Не хочу больше быть замужем.
В дневные часы я отталкивала эту мысль, но по ночам не могла думать ни о чем ином. Это была настоящая катастрофа. Лишь я одна могла проявить поистине преступный идиотизм: дотянуть брак до такой стадии — и только потом понять, что хочу все бросить. Дом мы купили всего год назад. Неужели мне не хочется жить в этом замечательном доме? Ведь когда-то он мне нравился. Так почему же теперь каждую ночь я брожу по его коридорам и завываю, как Медея? Неужели я не горжусь всеми нашими накоплениями — дом в престижном районе Хадсон-Вэлли, квартира на Манхэттене, восемь телефонных линий, друзья, пикники, вечеринки, уик-энды, проведенные в магазинах очередного торгового центра, похожего на гигантскую коробку, где можно купить еще больше бытовой техники в кредит?
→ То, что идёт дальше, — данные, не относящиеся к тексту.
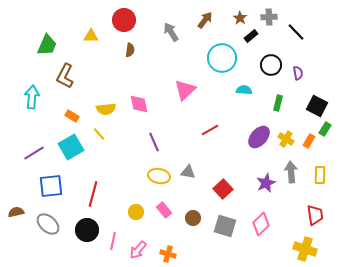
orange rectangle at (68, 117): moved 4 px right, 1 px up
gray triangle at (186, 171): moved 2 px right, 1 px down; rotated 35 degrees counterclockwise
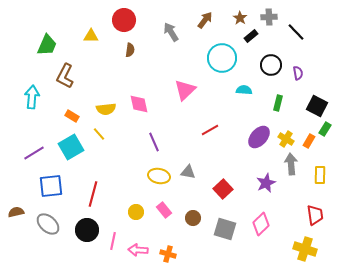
gray arrow at (291, 172): moved 8 px up
gray square at (225, 226): moved 3 px down
pink arrow at (138, 250): rotated 54 degrees clockwise
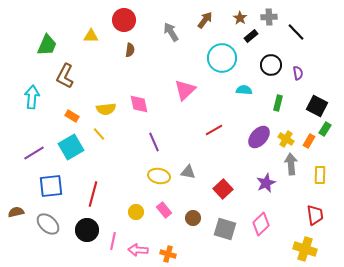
red line at (210, 130): moved 4 px right
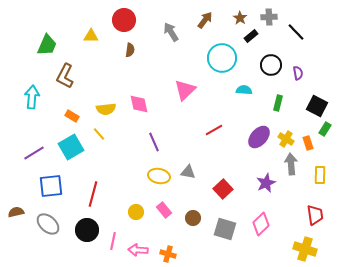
orange rectangle at (309, 141): moved 1 px left, 2 px down; rotated 48 degrees counterclockwise
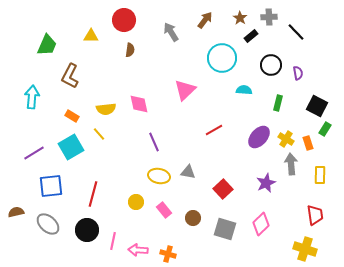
brown L-shape at (65, 76): moved 5 px right
yellow circle at (136, 212): moved 10 px up
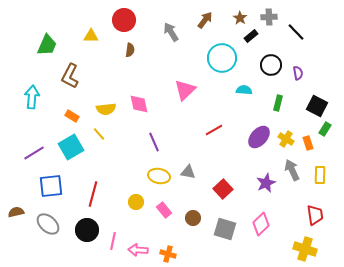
gray arrow at (291, 164): moved 1 px right, 6 px down; rotated 20 degrees counterclockwise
Я активно участвовала в построении этой жизни — так почему же теперь мне кажется, что вся эта конструкция, до последнего кирпичика, не имеет со мной ничего общего? Почему на меня так давят обязательства, почему я устала быть главным кормильцем в семье, а также домохозяйкой, устроителем вечеринок, собаковладельцем, женой, будущей матерью и, в урывках между всем этим, еще и писательницей? Не хочу больше быть замужем.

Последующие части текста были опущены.